Tarefa a -> Transcreva o trecho do texto sobre o Natal que começa em "Vivemos os últimos" e segue até "por Renato Russo.".

Texto do documento ->
--

Vivemos os últimos dias de mais um ano, que encerra toda uma década. Natal e Ano Novo reservam emoções para a maioria. Uns se rendem a todos os comerciais melosos e armam o presépio, enquanto outros taxam o Espírito Natalino de hipócrita e não aguentam ouvir o "ho, ho, ho". Tocada por esses dias, as luzinhas pisca-pisca simplesmente iluminam meu ser e me coloco em estado de reflexão. O meu ser introspectivo se entrega a memórias e pensamentos sobre os natais que vivi e os que sonhei. Nas curvas da vida caí no hemisfério norte e vivemos nosso segundo Natal nevadamente branco, mas reverbera muito em minha memória o alvo dos flocos falsos que tanto admirei em meus natais tropicais, do brilho que tinha nos olhos ao pensar no nascimento de um ser tão especial e as luzes de Natal candangas cantadas por Renato Russo.

--

Entradas extraídas ->
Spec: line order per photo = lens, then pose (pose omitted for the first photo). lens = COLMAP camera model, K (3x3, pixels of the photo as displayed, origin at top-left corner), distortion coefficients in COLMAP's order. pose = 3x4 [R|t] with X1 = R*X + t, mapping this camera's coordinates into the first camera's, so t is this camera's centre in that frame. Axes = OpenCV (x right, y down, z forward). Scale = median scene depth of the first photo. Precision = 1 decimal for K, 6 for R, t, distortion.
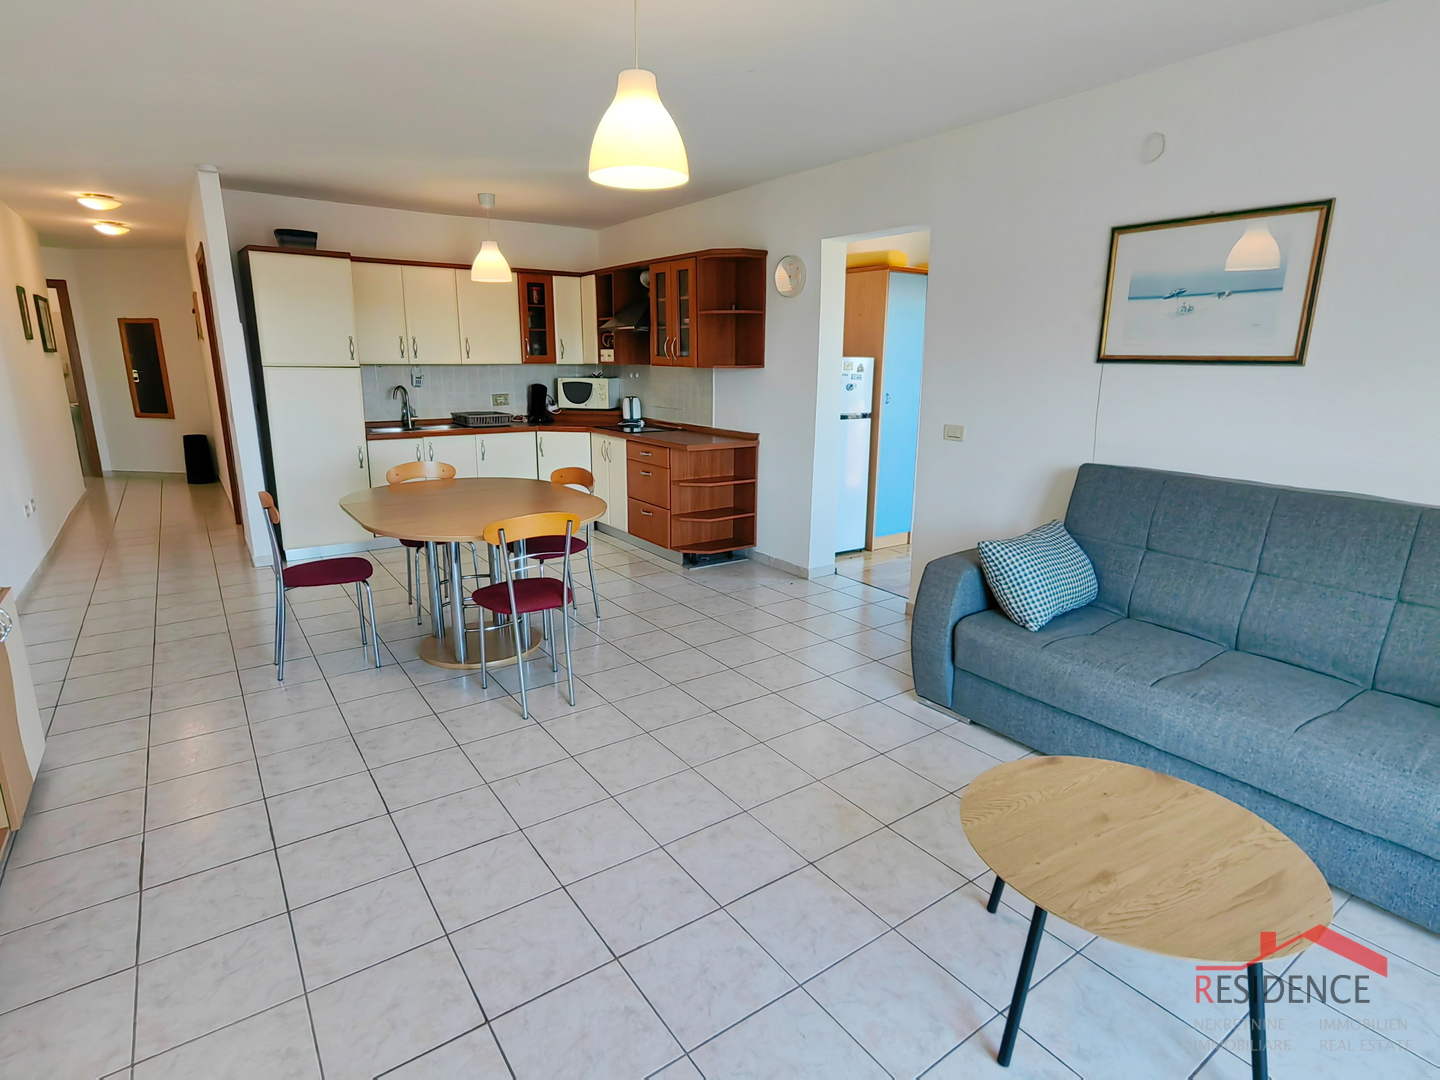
lens RADIAL K [[762.4, 0, 713.5], [0, 762.4, 542.3], [0, 0, 1]] dist [0.005217, 0.001339]
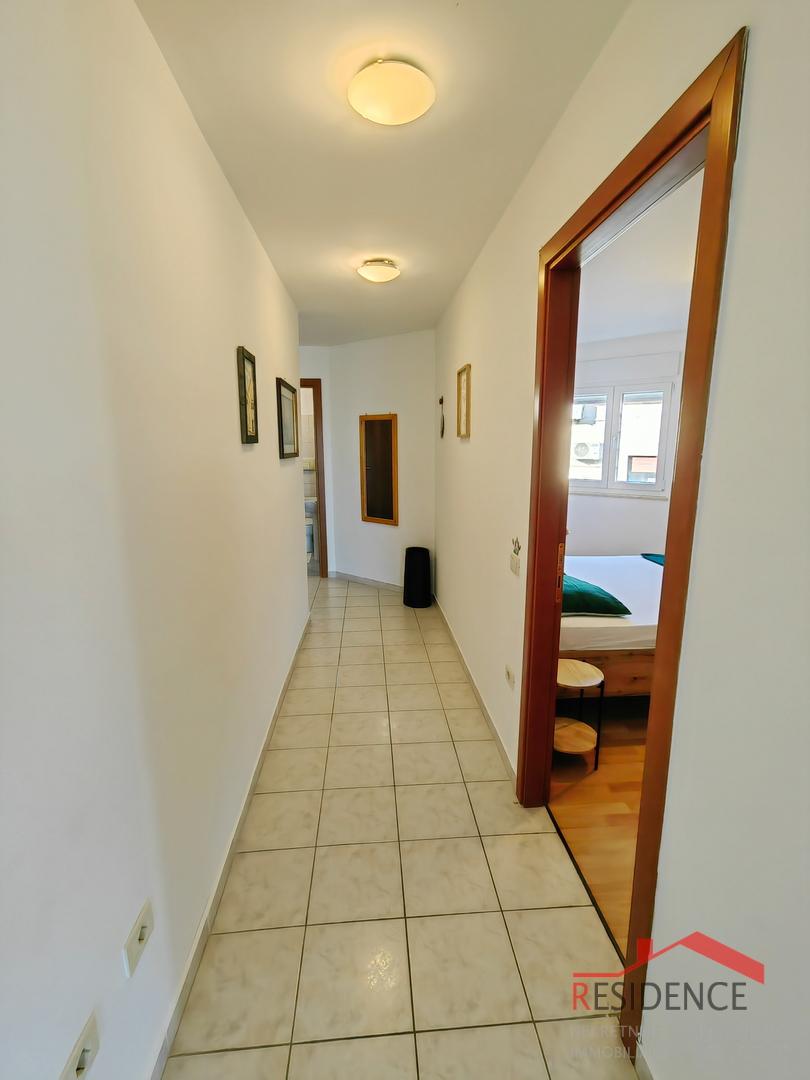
lens RADIAL K [[506.7, 0, 405.0], [0, 506.7, 540.0], [0, 0, 1]] dist [-0.014885, -0.000098]
pose [[0.861609, 0.085573, -0.500307, -0.572151], [-0.111203, 0.993564, -0.021569, -0.189527], [0.495241, 0.074220, 0.865579, 0.706285]]
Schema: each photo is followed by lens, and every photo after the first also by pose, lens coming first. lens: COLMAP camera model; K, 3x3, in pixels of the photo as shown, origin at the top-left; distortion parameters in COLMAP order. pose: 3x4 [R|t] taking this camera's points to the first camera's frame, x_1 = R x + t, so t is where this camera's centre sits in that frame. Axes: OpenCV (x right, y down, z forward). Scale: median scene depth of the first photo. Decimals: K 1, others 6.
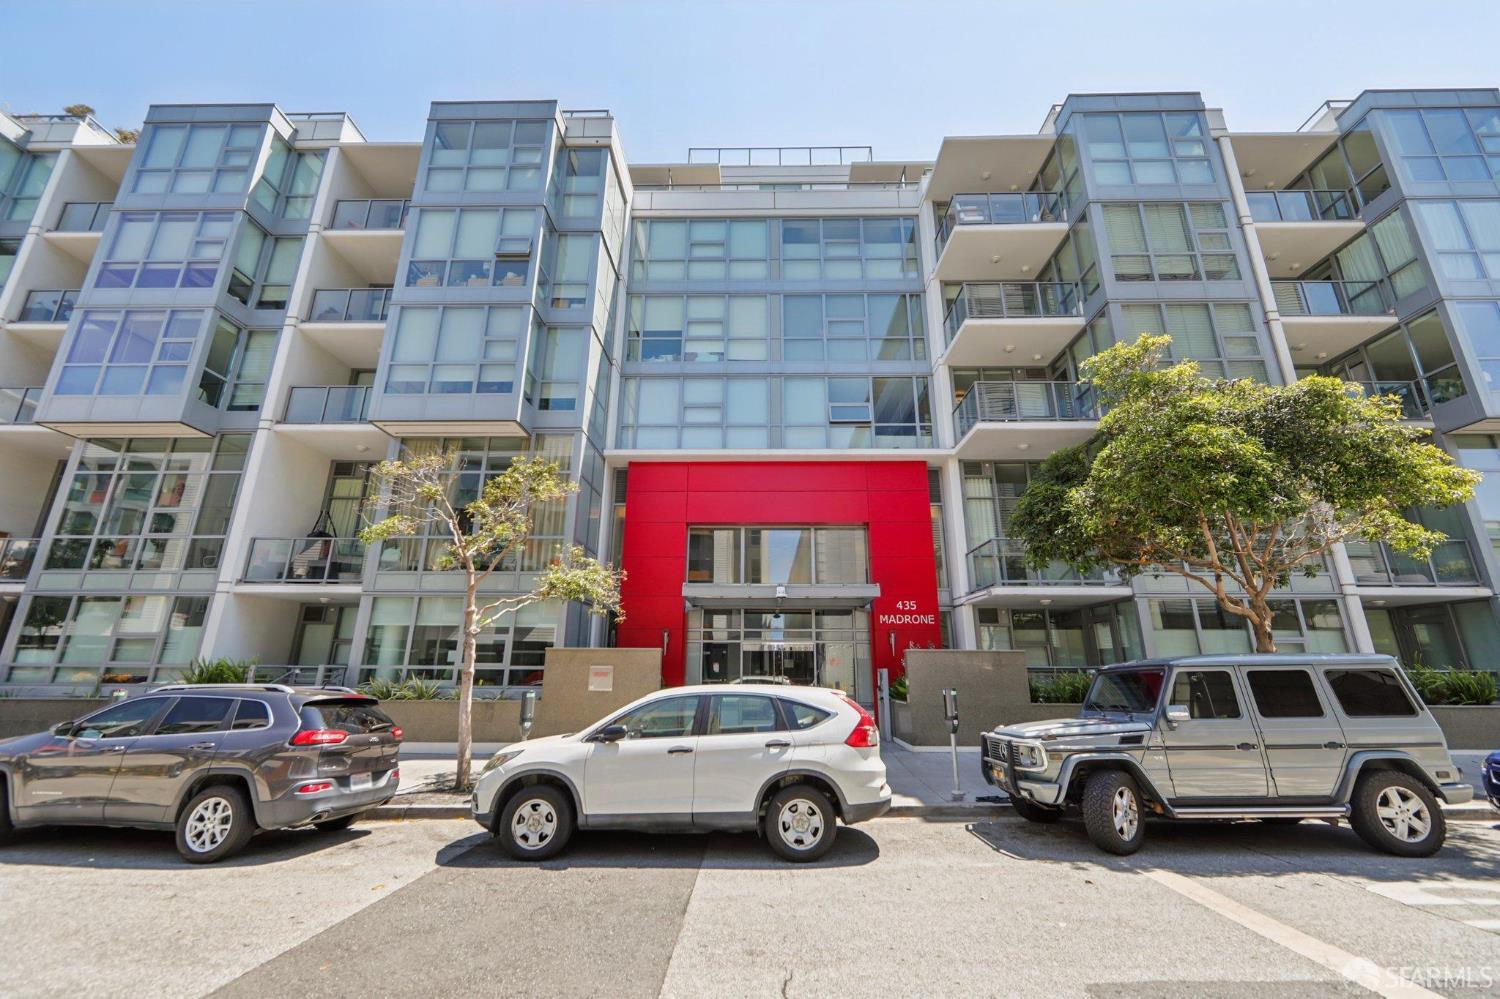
lens RADIAL K [[589.5, 0, 749.9], [0, 589.5, 496.0], [0, 0, 1]] dist [0.003166, 0.000463]
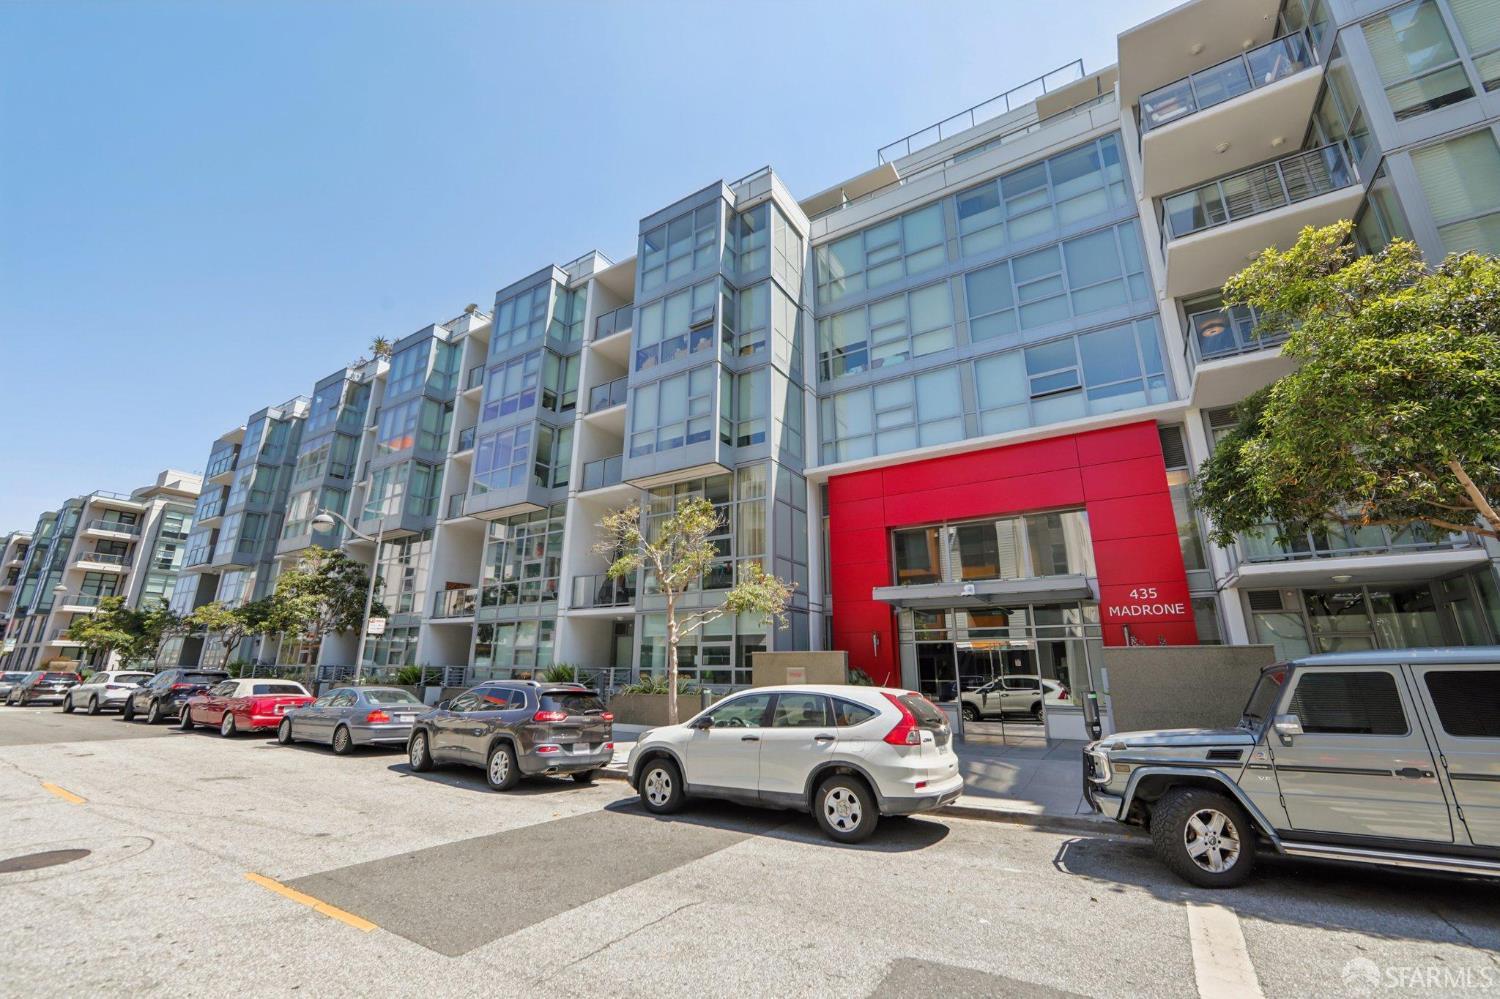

--

Tarefa b -> Apresente como lista numerada as linhas das entradas, do início delas até a linha que contém "0.074220, 0.865579, 0.706285]]", incluindo essa linha e omitindo as linhas em branco. Não inclua as imagens na resposta.

Solução a ->
Vivemos os últimos dias de mais um ano, que encerra toda uma década. Natal e Ano Novo reservam emoções para a maioria. Uns se rendem a todos os comerciais melosos e armam o presépio, enquanto outros taxam o Espírito Natalino de hipócrita e não aguentam ouvir o "ho, ho, ho". Tocada por esses dias, as luzinhas pisca-pisca simplesmente iluminam meu ser e me coloco em estado de reflexão. O meu ser introspectivo se entrega a memórias e pensamentos sobre os natais que vivi e os que sonhei. Nas curvas da vida caí no hemisfério norte e vivemos nosso segundo Natal nevadamente branco, mas reverbera muito em minha memória o alvo dos flocos falsos que tanto admirei em meus natais tropicais, do brilho que tinha nos olhos ao pensar no nascimento de um ser tão especial e as luzes de Natal candangas cantadas por Renato Russo.

Solução b ->
1. Spec: line order per photo = lens, then pose (pose omitted for the first photo). lens = COLMAP camera model, K (3x3, pixels of the photo as displayed, origin at top-left corner), distortion coefficients in COLMAP's order. pose = 3x4 [R|t] with X1 = R*X + t, mapping this camera's coordinates into the first camera's, so t is this camera's centre in that frame. Axes = OpenCV (x right, y down, z forward). Scale = median scene depth of the first photo. Precision = 1 decimal for K, 6 for R, t, distortion.
2. lens RADIAL K [[762.4, 0, 713.5], [0, 762.4, 542.3], [0, 0, 1]] dist [0.005217, 0.001339]
3. lens RADIAL K [[506.7, 0, 405.0], [0, 506.7, 540.0], [0, 0, 1]] dist [-0.014885, -0.000098]
4. pose [[0.861609, 0.085573, -0.500307, -0.572151], [-0.111203, 0.993564, -0.021569, -0.189527], [0.495241, 0.074220, 0.865579, 0.706285]]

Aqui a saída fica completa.